Dear Friends,
Pope John Paul II’s recent visit to the Americas displays, once again, this pope’s deeply pastoral heart. His every word and deed called this continent’s believers to renewed Christian faith and practice. Sadly, from out of the richness of his message, the only thing the secular media noted was a misinterpretation of his views on capitalism. For example, one news report asserted that John Paul’s Apostolic Exhortation Ecclesia in America —the presentation of which provided the occasion for this visit—“reflects the pope’s concerns about excessive capitalism, moving the church away from its earlier worries about Marxism and liberation theology.”

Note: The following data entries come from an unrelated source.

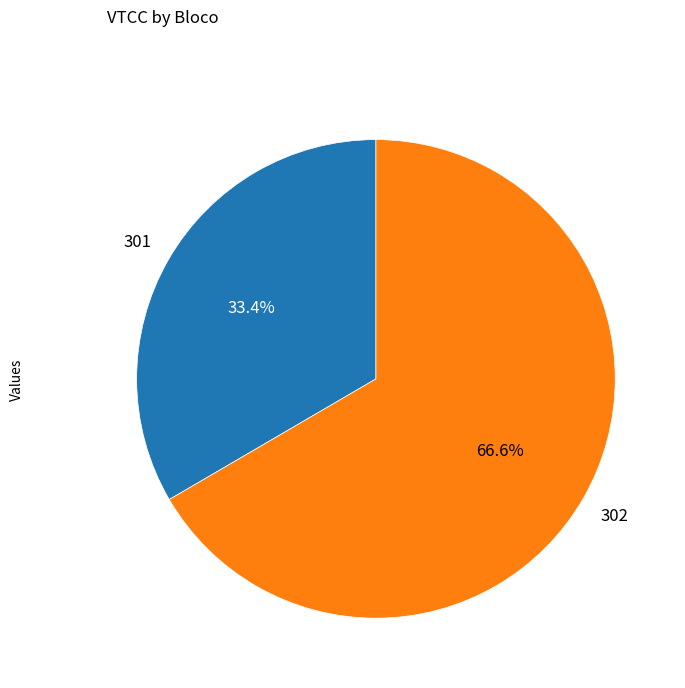

Is there a majority slice in this chart?

Yes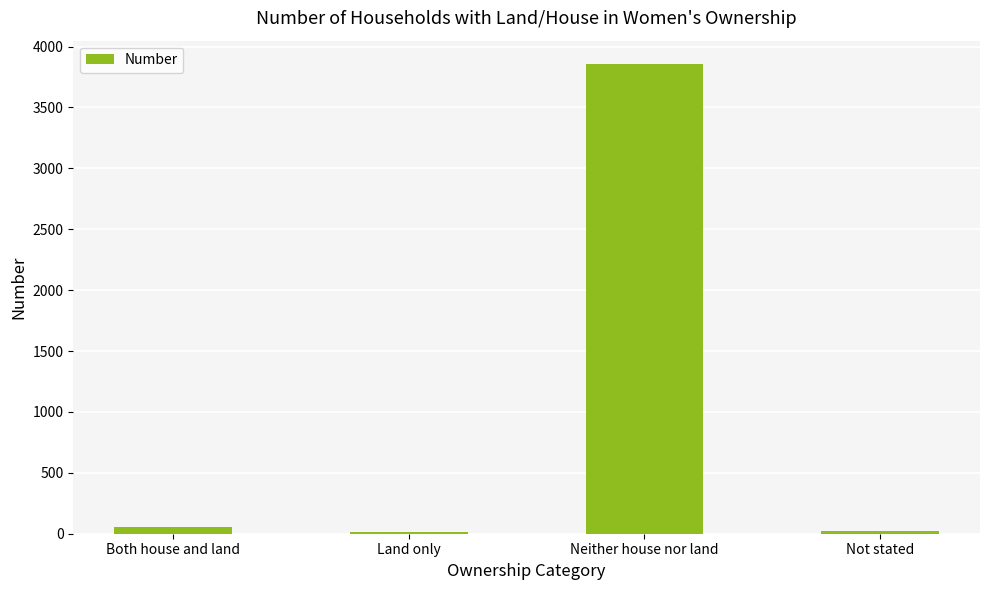

What is the greatest value displayed?

3856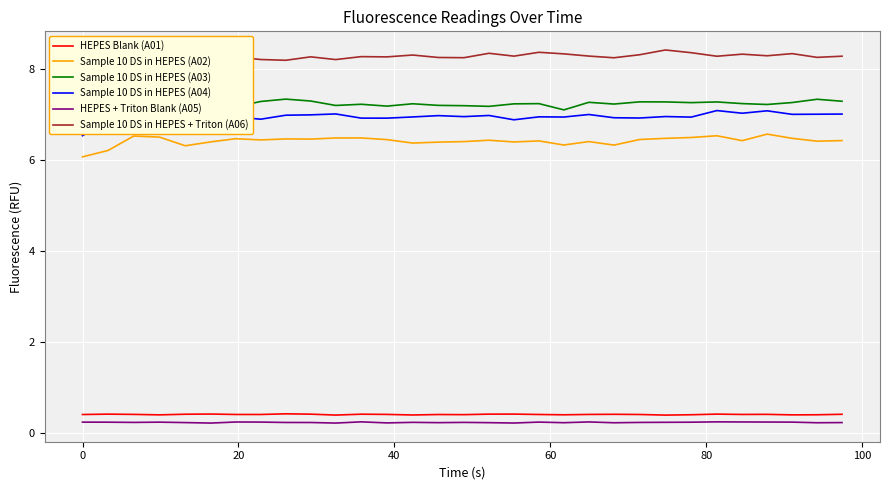

True or false: HEPES Blank (A01) and Sample 10 DS in HEPES + Triton (A06) intersect in this chart.

False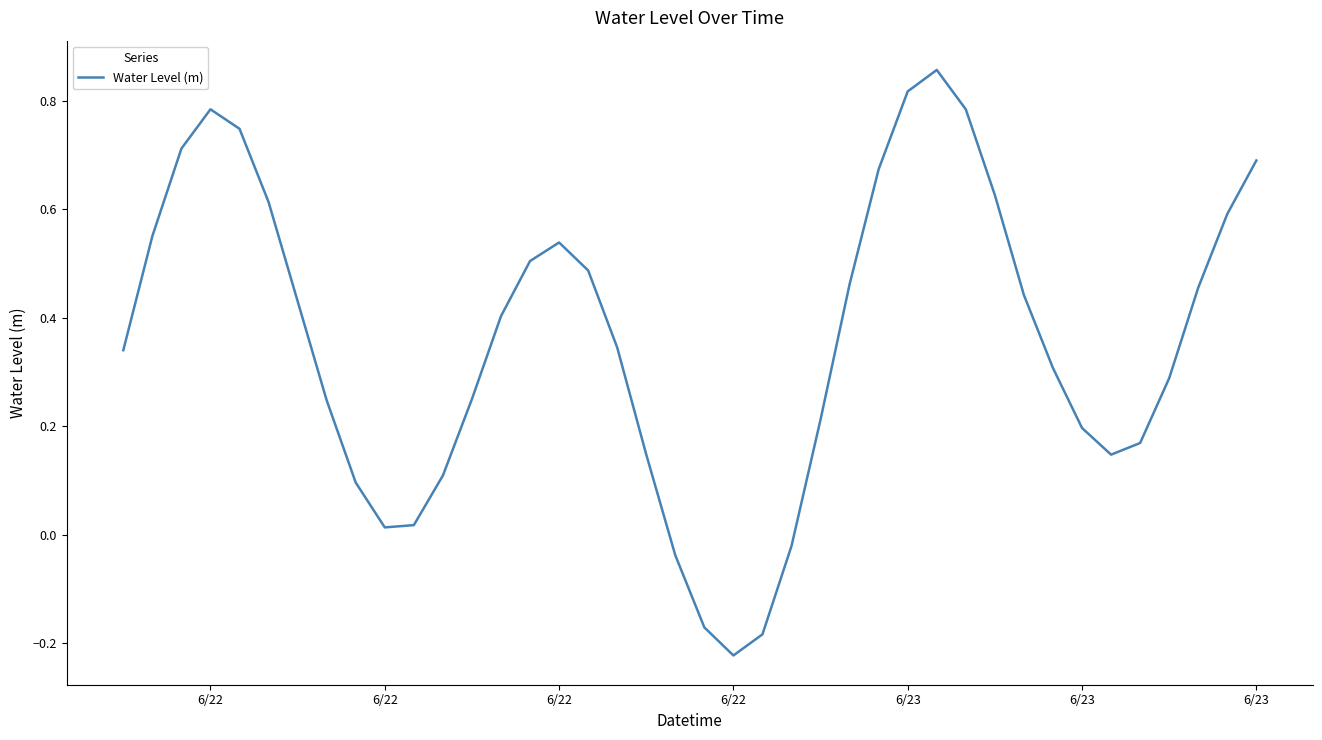

What is the sum of all values?

14.4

This analysis stems from John Paul’s critique of what he calls “neo-liberalism,” an economic system “based on a purely economic conception of man” and that “considers profit and the law of the market as its only parameters, to the detriment of the dignity of and the respect due to individuals and peoples.” Anyone familiar with John Paul’s social teaching will recognize here his concern that social institutions reflect the truth about human nature. The trouble with neo-liberalism, just as with Marxism, is that it sees people only as bodies to the exclusion of their souls. So John Paul is not condemning capitalism but materialism, and a system of purely materialist capitalism is just as bad as one of atheistic communism.
Here, as always, John Paul’s concern is not exclusively with the social order, but with the care of souls. As he writes in Ecclesia in America, “the foundation on which all human rights rest is the dignity of the human person … ‘made in the divine image’.” Those who have followed our work know that the pope’s concern for human dignity is our concern, and indeed the concern of all who seek to promote a vision of free-market institutions guided by this principle. I thank you for your support in this project.